Elogio del cartonero

El cartoneo sigue provocando rechazos, probablemente por esa impronta liberal y anárquica que lo caracteriza.

Siempre hubo cirujas en nuestras ciudades, marginales que revolvían la basura en busca de algo de valor para revender y seguir tirando. El cartoneo como forma de vida apareció hacia fines de la década de 1990, protagonizado generalmente por personas de bajas calificaciones laborales, expulsadas de empleos negros o blancos en el marco de las reformas económicas de la época. Adquirió una presencia social significativa durante la crisis del 2001-2002, cuando decenas de miles de hombres y mujeres se vieron obligados a recorrer sistemáticamente las calles del área metropolitana bonaerense y de otras grandes ciudades para asegurarse un sustento.

Desde entonces, la presencia del cartonero se tornó habitual y, aunque se redujo en algunos momentos del kirchnerismo y del macrismo, no desapareció nunca. La mayor o menor presencia de cartoneros en las calles es indicador seguro de nuestros vaivenes económicos.

Nunca olvidé, y creo haberlo mencionado en otra nota, el comentario de una oyente de Radio América en los agitados días del saqueo de los ahorros decidido por Eduardo Duhalde. Exasperada ante el miserable espectáculo de una clase dirigente lanzada al pillaje, la mujer exclamó: “¡Al final, en este país los únicos verdaderos liberales son los cartoneros!”.

En efecto, sin pedir nada al Estado, sin cortar rutas ni promover saqueos, esas personas se habían hecho cargo de sus necesidades de superviviencia y trataban de solventarlas con los medios a su alcance, y con un esfuerzo y sacrificio personal dignos de un relato épico. No todos, por supuesto, compartían la opinión de la oyente radial.

También recuerdo que en aquellos meses tuve que renovar la licencia de conductor y acudir a una de esas charlas sobre cuestiones de tránsito que son condición para el trámite. Surgió el tema de los carritos de los cartoneros, y alguien alzó la voz: “¡Hay que aplastarlos con la camioneta! ¡Te roban, viejo, te roban!” Era evidente, por su aspecto, que en cualquier momento este exaltado iba a engrosar las filas de los cartoneros: creía, sospecho, que sus agresiones iban a obrar como un exorcismo para el infierno tan temido, y no lograba darse cuenta de que quienes le estaban robando eran otros, de aspecto mucho más atildado.

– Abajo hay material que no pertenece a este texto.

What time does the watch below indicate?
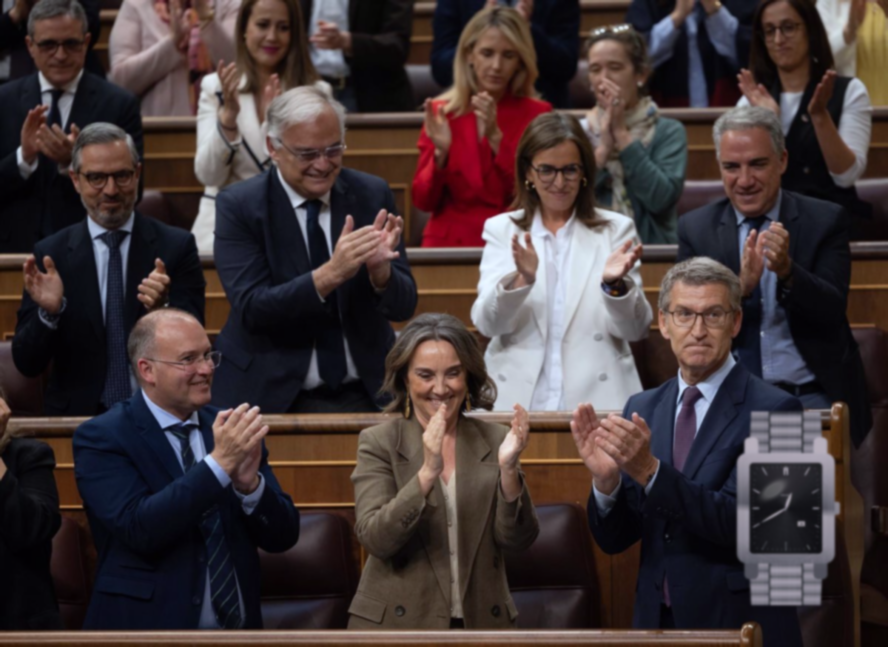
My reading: 12:40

A casi veinte años de aquellos sucesos, el cartoneo sigue provocando rechazos, probablemente por esa impronta liberal y anárquica que lo caracteriza. En estos días, el candidato a vicepresidente por la alianza cambiemita Miguel Pichetto dijo que antes que el cartoneo prefería las empresas prebendarias que consiguen ventajas impositivas por su cercanía con el poder (MercadoLibre), y el buscavidas kirchnerista Juan Grabois reivindicó su preferencia por el asalto a mano armada (“salir de caño”) antes que la agotadora recorrida diurna y nocturna por los recipientes de desperdicios. 

El gobierno del PRO en la ciudad capital hizo lo que mejor sabe hacer ante cualquier asomo de independencia y libertad ciudadana: estatizó a los cartoneros, les impuso un uniforme y un sueldo, y los subordinó a sus punteros en ficticias cooperativas de trabajo.